Monday, November 22, 2021

Reynaldo Hahn, Ciboulette (1923)

First twentieth-century French operetta I've ever seen.  For whatever reason, the French permutation of the form seems more a nineteenth-century thing.  But: this exists.  And I saw it!  Obviously.

Sort of a typical kind of plot: you've got Ciboulette, an orphaned country girl who sells vegetables in the city.  Now that she's turning twenty-one, she wants to get married.  She has eight suitors, but they're all kind of doofy and obvious no-goes.  So instead, there's another dude, Antonin, whose own lover has just left him.  What will happen next?  Probably hijinx.  But also romance.  A dude named Duparquet, himself unlucky in love, helps the two get together in the end.  Phew!

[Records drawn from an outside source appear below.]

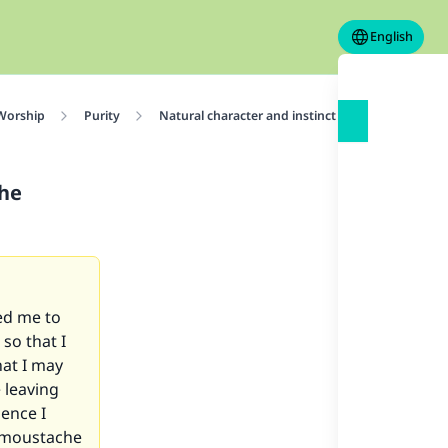
English
 Worship
Purity
Natural character and instinct of the human cre
the
ed me to
so that I
hat I may
e leaving
ence I
e moustache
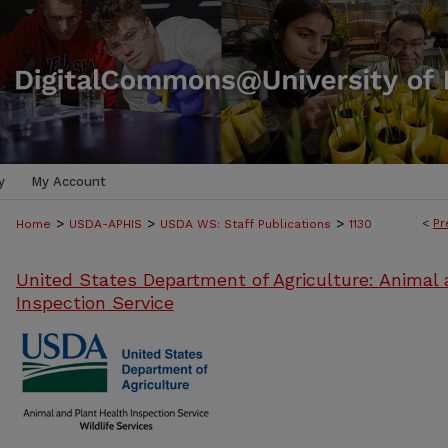
y
My Account
>
>
>
<
Pr
Home
USDA-APHIS
USDA WS: Staff Publications
1130
United States Department of Agriculture: Animal 
Inspection Service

Who cares if it's a stunningly original plot?  It is quite charming, and the music sparkles.  I like the fact that both Ciboulette and Antonin are kind of sweetly dopey.  They really seem made for each other, and Julien Behr as Antonin has this really strong silent-film-star look to him that really seems to fit the character.  The only thing I was slightly dubious about was the opening of the last act, a lengthy comic longeur involving an operatic director and a skirt-role diva who has an entire aria with deliberately-bad singing.  I'm HIGHLY dubious of that as on operatic conceit, and this does little to endear it to me.  

Nonetheless, it would be difficult to deny the piece's charms.  I don't know how you wouldn't like this.